Uma operação articulada entre a Delegacia de Defesa da Mulher (DDM) de Ilha Solteira, no interior paulista, e a Delegacia de Atendimento à Mulher (DAM) de Três Lagoas, em Mato Grosso do Sul, impediu que uma mulher concretizasse tentativa de suicídio na tarde desta quarta-feira. A rápida circulação de informações entre as equipes policiais e a chegada ágil do Serviço de Atendimento Móvel de Urgência (Samu) foram determinantes para preservar a vida da vítima, localizada dentro de um carro nas proximidades da ponte que liga os dois estados, região do bairro Jupiá.

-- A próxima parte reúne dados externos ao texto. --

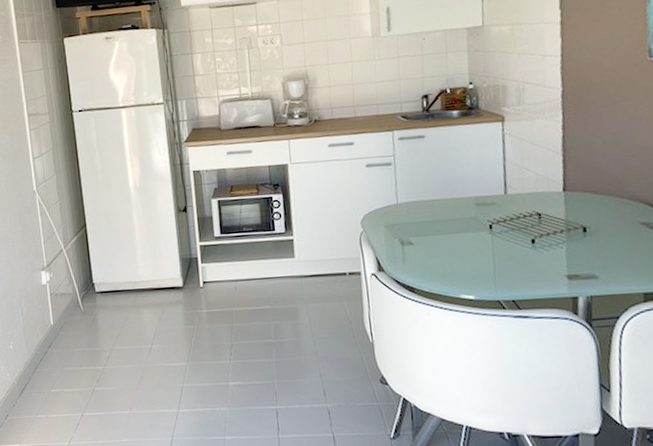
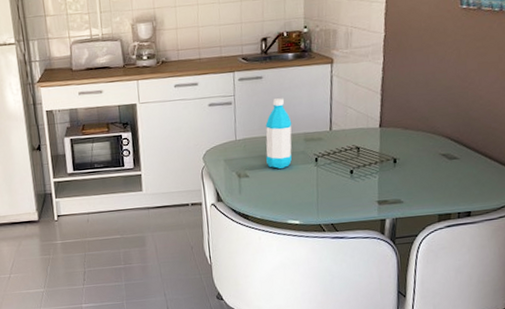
water bottle: none [430,158,462,237] -> present [265,98,292,170]

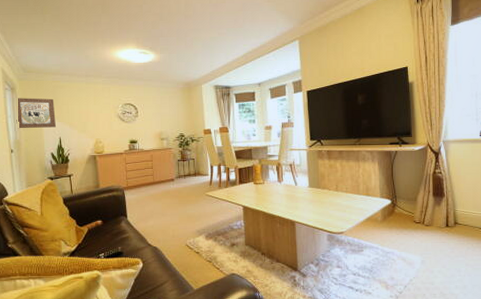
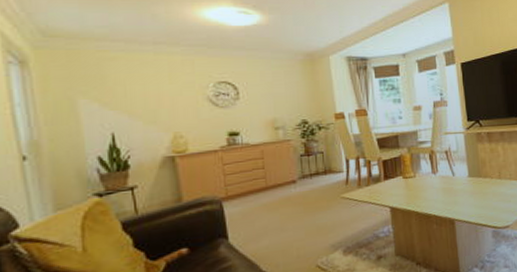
wall art: present [16,98,56,129] -> none [31,75,104,123]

O caso começou quando um morador de Ilha Solteira procurou a DDM local depois de receber mensagens enviadas por uma amiga que vive em Três Lagoas. Nos áudios e fotos, a mulher relatava que sua vida “havia acabado” e demonstrava intenção de se matar. De acordo com o depoimento do comunicante, a amiga mencionou que estava nas imediações da travessia sobre o rio Paraná, ponto de ligação entre São Paulo e Mato Grosso do Sul. Considerada a urgência da situação, os policiais paulistas acionaram imediatamente a DAM sul-mato-grossense, repassando localização aproximada, conteúdos das conversas e contatos telefônicos da vítima.
Enquanto uma equipe da DAM seguia em viatura até a área indicada, investigadores que permaneceram na delegacia obtiveram êxito em estabelecer diálogo com a mulher por meio de um aplicativo de mensagens. Nas trocas virtuais, ela confirmou que pretendia tirar a própria vida, mas concordou em compartilhar referências do local exato e solicitou ajuda. Com essas coordenadas mais precisas, a patrulha intensificou as buscas, percorrendo trechos de acesso à ponte e estradas adjacentes.
Os agentes encontraram o veículo da vítima estacionado em ponto de difícil visualização, com vidros totalmente fechados e portas travadas. Dentro do automóvel, a mulher apresentava sinais evidentes de sofrimento psicológico e quase não respondia aos estímulos externos. Ao ser retirada do interior do carro, informou que havia ingerido um frasco inteiro de diazepam, medicamento de uso controlado com efeitos sedativos, com o objetivo de perder a consciência e morrer. Diante do quadro de risco iminente, os policiais acionaram o Samu, que chegou poucos minutos depois com equipe médica e equipamentos de suporte vital.
No atendimento pré-hospitalar, os profissionais realizaram procedimentos de estabilização, incluindo monitoramento de sinais vitais e administração de oxigênio. Em seguida, a vítima foi encaminhada ao hospital de referência em Três Lagoas para avaliação psiquiátrica e controle de eventual intoxicação pelo fármaco. Durante o deslocamento da ambulância, familiares previamente contatados pelas autoridades foram informados sobre o estado de saúde e orientados a comparecer à unidade de saúde. Eles também providenciaram a retirada do automóvel do local da ocorrência, sob supervisão policial.

Imagem: Divulgação
Em nota, a Polícia Civil de Mato Grosso do Sul destacou que a integração entre as delegacias especializadas, aliada à comunicação imediata de um amigo da vítima, foi fundamental para o resgate em tempo hábil. A corporação reiterou a importância de levar a sério qualquer manifestação de sofrimento emocional ou menção a suicídio, ressaltando que amigos, parentes e pessoas próximas exercem papel crucial ao buscar auxílio profissional e acionar os serviços públicos competentes diante de sinais de risco. O organismo policial acrescentou que, em emergências dessa natureza, o acionamento simultâneo das forças de segurança e das equipes de saúde aumenta significativamente as chances de evitar desfechos fatais.
Embora o episódio tenha terminado com a preservação da vida, as autoridades lembram que casos de tentativa de suicídio exigem acompanhamento contínuo da rede de saúde mental. O Samu mantém equipes capacitadas para primeiros socorros em crises emocionais, enquanto as delegacias de atendimento à mulher e demais unidades especializadas permanecem à disposição para intervenções em situações que envolvam vulnerabilidade psicológica. A orientação geral é de que, diante de qualquer sinal de autolesão iminente, o contato imediato com linhas de emergência e profissionais habilitados seja priorizado.
O atendimento concluído nesta quarta-feira reforça o valor da cooperação interinstitucional e do engajamento da comunidade na prevenção ao suicídio. Em contextos de crise, a rapidez no compartilhamento de informações precisas e a articulação entre órgãos de diferentes estados podem representar a diferença entre a vida e a morte.